Konkurrenz für Hand- und Kopfarbeit

Die Avantgarden der 1910er- und 20er-Jahre – Dada, Futurismus, Surrealismus – bilden dabei die erste Etappe. Die Mechanisierung des Schreibens unter dem Diktat einer immer strafferen Taktung von Industrie- und Büroarbeit wird für sie zur Quelle der Inspiration: Autorinnen und Autoren erproben neue Formen im beschleunigten Rhythmus der Zeit und grenzen sich ab vom romantischen Ideal des schöpferischen Genies.
Nicht die innere Haltung, Weltsicht und Aussageabsicht steht im Fokus, sondern die äußere, handwerkliche Verfertigung von Texten, die prinzipiell auch von Maschinen übernommen werden kann. Dieser Trend spitzt sich zu, als nach dem Zweiten Weltkrieg Computer Einzug in die Arbeitswelt halten. Zunächst als Großrechner vor allem für das Militär eingesetzt, bieten sie sich allmählich auch für zivile Anwendungen an. Und schon kommt die Frage auf, ob auch der Kopfarbeit eine technische Konkurrenz erwächst.
„Noch bevor sie von Unternehmen angekauft werden, lösen die Anlagen auf beiden Seiten des Atlantiks heftige Debatten aus. Nach der Ersetzung der Hand, so die Befürchtungen, schaffen die ‚elektronischen Gehirne‘ nun die geistige Arbeit ab. Was in der Öffentlichkeit als Bedrohungsszenario diskutiert wird, geht durch die Maschine als positive Vision in die computergenerierte Literatur der Zeit ein.“

Experiment und Eigensinn

Schönthaler zeigt, dass der Siegeszug des Computers in den Nachkriegsjahren unter Autorinnen und Autoren Experimentierfreude und Skepsis gleichermaßen freisetzt. Der Stuttgarter Physiker und Philosoph Max Bense entwickelt eine „Informationsästhetik“, die darauf abzielt, das subjektive, künstlerisch gestaltende Autoren-Ich möglichst vollständig auszuklammern.
Benses Schüler, der spätere Informatiker Theo Lutz, lässt sich davon zu „stochastischen Gedichten“ anregen: Er schreibt ein Programm, das Textfragmente aus Franz Kafkas Roman „Das Schloss“ neu arrangiert. Wie bei Schönthaler nachzulesen ist, bessert Lutz dann allerdings hier und da von Hand noch nach.

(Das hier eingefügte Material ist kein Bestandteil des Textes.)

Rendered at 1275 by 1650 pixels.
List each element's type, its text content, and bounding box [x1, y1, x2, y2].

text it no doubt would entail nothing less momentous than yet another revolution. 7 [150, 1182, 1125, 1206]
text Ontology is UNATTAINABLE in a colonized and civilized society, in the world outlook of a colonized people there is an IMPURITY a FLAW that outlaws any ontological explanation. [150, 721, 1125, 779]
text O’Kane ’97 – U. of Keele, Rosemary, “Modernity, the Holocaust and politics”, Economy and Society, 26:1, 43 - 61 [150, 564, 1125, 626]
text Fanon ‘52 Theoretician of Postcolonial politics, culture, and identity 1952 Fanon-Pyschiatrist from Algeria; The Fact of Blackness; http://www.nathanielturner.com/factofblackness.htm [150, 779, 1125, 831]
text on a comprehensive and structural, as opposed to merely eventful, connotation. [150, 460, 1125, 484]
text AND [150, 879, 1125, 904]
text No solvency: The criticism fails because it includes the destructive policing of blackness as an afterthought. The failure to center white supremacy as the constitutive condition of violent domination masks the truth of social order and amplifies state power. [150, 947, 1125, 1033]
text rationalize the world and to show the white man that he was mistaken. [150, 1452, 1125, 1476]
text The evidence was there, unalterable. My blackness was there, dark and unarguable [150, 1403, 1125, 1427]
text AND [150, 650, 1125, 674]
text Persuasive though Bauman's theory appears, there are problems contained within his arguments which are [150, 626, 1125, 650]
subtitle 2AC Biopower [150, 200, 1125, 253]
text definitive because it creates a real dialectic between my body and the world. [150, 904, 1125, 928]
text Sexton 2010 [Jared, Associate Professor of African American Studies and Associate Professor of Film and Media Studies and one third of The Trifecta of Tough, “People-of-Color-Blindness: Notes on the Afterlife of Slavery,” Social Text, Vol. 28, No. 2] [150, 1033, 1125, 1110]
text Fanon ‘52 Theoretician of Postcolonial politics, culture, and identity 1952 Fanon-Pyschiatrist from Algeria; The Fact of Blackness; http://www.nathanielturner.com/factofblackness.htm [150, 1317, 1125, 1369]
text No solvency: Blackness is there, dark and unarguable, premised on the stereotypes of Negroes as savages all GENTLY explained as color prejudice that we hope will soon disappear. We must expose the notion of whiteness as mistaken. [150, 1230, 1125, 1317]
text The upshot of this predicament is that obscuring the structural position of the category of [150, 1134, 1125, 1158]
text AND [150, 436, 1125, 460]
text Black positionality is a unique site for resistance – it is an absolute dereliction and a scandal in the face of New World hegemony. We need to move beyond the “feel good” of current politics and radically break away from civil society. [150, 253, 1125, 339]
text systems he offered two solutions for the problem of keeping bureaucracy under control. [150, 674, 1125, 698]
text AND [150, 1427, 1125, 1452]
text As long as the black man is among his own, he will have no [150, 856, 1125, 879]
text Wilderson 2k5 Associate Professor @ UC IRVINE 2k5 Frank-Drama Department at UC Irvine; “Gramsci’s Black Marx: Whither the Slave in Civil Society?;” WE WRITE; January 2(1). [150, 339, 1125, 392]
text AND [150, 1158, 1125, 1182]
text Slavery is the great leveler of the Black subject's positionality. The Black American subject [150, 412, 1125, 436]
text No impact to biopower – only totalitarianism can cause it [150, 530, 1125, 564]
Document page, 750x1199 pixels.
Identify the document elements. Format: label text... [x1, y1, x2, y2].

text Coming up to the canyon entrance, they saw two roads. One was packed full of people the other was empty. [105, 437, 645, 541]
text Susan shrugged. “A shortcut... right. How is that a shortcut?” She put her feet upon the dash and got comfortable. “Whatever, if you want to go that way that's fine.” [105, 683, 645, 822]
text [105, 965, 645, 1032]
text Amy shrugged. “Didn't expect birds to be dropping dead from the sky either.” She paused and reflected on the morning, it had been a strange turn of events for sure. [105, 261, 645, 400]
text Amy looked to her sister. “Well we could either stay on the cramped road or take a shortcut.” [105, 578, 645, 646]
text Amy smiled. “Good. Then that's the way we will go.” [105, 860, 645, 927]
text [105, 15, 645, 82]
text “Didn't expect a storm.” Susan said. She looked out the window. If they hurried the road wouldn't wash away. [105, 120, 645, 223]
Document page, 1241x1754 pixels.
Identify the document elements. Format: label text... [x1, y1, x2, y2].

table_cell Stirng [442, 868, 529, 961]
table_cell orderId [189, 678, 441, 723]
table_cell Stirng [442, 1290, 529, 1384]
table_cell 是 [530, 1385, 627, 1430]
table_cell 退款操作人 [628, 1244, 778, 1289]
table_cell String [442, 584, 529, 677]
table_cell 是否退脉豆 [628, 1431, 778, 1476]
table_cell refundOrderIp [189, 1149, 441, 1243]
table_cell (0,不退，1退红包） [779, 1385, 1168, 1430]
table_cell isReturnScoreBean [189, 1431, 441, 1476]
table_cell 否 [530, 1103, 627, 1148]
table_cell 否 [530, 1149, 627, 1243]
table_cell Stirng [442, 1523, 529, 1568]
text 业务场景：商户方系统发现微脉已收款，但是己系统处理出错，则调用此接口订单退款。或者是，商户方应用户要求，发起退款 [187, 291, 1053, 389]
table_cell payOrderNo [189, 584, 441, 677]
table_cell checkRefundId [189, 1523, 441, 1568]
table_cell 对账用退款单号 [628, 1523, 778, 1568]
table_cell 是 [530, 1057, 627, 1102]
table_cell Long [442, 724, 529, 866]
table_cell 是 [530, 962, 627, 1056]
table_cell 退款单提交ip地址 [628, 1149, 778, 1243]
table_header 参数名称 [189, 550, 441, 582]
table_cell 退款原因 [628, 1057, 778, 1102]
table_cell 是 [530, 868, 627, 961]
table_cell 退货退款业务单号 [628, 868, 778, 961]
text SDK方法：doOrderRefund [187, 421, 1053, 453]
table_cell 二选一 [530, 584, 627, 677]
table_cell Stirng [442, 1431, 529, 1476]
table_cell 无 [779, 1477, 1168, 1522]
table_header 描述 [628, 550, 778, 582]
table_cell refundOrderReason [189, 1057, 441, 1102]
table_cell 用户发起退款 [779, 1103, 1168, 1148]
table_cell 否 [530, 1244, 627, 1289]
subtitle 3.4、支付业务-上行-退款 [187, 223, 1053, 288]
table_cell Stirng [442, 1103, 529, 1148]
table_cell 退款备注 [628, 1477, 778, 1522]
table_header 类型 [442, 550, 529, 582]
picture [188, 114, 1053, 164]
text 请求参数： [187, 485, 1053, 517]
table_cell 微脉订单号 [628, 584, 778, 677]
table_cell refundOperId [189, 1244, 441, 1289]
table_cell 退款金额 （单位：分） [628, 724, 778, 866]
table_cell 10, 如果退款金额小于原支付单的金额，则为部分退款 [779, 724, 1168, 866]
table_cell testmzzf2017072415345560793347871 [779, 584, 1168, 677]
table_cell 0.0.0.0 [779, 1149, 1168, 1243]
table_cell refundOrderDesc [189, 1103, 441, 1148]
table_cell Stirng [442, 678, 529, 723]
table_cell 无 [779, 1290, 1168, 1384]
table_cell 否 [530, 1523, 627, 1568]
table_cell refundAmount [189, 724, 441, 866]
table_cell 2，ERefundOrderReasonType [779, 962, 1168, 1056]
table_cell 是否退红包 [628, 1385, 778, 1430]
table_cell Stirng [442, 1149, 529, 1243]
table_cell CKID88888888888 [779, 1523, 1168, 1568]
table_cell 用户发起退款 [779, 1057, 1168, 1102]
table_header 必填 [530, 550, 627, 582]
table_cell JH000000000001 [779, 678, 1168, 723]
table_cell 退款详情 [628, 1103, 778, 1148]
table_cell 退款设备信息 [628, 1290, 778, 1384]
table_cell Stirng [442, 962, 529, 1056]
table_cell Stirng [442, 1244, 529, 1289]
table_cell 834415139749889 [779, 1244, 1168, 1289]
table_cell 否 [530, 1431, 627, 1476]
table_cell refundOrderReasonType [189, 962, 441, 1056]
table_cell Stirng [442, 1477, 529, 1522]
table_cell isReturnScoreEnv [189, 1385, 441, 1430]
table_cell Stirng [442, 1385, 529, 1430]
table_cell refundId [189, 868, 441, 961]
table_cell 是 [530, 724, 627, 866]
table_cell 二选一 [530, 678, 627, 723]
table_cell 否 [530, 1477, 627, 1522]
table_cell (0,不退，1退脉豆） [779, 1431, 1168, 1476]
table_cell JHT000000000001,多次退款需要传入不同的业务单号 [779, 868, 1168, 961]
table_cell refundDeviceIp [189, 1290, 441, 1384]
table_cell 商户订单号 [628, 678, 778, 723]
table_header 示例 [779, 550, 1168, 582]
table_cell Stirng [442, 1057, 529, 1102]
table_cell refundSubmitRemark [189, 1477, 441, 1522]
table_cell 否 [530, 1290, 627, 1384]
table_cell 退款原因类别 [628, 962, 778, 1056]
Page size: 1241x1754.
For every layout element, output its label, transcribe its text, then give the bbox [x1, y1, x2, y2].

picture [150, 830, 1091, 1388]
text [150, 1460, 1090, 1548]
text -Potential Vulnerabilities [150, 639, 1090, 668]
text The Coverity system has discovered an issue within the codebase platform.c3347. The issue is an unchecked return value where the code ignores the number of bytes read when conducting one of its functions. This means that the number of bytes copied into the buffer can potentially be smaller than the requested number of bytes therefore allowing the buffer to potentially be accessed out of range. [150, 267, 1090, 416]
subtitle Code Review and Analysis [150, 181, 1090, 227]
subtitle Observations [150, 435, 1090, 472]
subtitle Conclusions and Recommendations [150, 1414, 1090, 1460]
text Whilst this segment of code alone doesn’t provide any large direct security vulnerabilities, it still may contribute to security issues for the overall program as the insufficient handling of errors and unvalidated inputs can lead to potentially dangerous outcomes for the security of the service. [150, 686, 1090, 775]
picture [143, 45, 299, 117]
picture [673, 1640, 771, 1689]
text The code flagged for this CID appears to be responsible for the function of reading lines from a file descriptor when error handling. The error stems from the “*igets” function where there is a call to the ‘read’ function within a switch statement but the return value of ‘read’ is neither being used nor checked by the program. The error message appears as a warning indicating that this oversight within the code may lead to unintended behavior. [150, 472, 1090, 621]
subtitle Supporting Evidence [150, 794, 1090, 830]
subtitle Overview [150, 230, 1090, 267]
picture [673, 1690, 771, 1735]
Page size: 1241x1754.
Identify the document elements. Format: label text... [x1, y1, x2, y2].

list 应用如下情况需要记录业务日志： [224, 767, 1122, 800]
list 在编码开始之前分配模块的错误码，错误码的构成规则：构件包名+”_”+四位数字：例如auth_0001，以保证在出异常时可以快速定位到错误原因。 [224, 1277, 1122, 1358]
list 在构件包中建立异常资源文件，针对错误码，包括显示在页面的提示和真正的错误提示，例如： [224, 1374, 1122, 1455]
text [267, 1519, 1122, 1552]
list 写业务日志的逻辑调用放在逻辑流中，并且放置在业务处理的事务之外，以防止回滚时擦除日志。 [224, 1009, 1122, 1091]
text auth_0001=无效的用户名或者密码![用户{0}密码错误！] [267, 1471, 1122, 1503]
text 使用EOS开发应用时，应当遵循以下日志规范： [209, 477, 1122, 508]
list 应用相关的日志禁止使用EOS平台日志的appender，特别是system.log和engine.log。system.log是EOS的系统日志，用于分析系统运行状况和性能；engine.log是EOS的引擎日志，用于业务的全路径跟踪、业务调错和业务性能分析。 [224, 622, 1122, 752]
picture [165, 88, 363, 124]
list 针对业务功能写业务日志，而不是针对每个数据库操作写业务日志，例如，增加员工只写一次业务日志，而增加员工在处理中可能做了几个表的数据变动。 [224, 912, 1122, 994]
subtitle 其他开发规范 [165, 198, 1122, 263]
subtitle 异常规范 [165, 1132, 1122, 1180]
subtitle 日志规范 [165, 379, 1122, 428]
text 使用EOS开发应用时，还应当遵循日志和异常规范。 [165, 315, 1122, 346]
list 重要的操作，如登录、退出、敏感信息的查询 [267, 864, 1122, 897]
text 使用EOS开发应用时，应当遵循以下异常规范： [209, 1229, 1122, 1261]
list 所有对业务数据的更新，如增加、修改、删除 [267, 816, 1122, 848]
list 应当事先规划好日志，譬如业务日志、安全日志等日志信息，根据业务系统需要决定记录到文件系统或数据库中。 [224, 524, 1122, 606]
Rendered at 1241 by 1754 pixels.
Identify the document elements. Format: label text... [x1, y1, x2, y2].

Wenn du denkst, du fühlst…

Demgegenüber greifen Schriftsteller wie Samuel Beckett, Georges Perec oder Konrad Bayer zwar ebenfalls Prinzipien der Automatisierung auf, sie legen es aber von vornherein nicht darauf an, die Kontrolle komplett an Algorithmen abzugeben. In Perecs Hörspiel „Die Maschine“ analysiert ein Computer Goethes Gedicht „Wanderers Nachtlied“ und schreibt es auf amüsante Weise weiter. Beckett nutzt das Verfahren der Permutation in seinem Roman „Watt“, wenn er über den Titelhelden schreibt: er fühlte sich zwar nicht ruhig und froh und frei, aber er dachte, dass er sich vielleicht ruhig und froh und frei fühlte…
„… oder, wenn nicht ruhig und frei und froh, wenigstens ruhig und frei oder frei und froh oder froh und ruhig, oder, wenn nicht ruhig und frei oder frei und froh oder froh und ruhig, wenigstens ruhig oder frei oder froh, ohne es zu wissen.“

Ausblicke in Wirtschafts- und Sozialgeschichte

Schönthaler schreibt pointiert aber gleichzeitig hoch verdichtet und reich an Referenzen. Allein 100 der knapp 600 Seiten entfallen auf Anmerkungen und Quellenverzeichnis. Es ist ein Buch für Leute, die es genau wissen wollen, ein Buch, das auch seinen Leserinnen und Lesern ein bisschen Arbeit zumutet. Dem subjektiven Erzählen attestiert Schönthaler gute Überlebenschancen – schon deshalb, weil das Storytelling in der Welt der Wirtschaft hoch im Kurs steht, wie der folgende Anzeigentext bezeugt:
„Wir helfen zweckorientierten Organisationen […], die Menschen, denen sie dienen – Mitarbeiter, Kunden und Ökosystempartner – durch die Kunst und Wissenschaft des modernen Storytellings effektiver und effizienter einzubinden.“
In einer der wirkmächtigsten Erzählungen unserer Tage lebt der Netzwerkgedanke der Computereuphorie fort: Mit der Aussicht, in ökologisch-kybernetische Netzwerke eingebunden zu sein, verbinden viele die Hoffnung auf eine gerechtere Gesellschaft. Philipp Schönthalers anregendes Buch erzählt auch ihre Vorgeschichte.
Philipp Schönthaler: „Die Automatisierung des Schreibens & Gegenprogramme der Literatur“
Matthes & Seitz Berlin, Berlin. 575 Seiten, 38 Euro.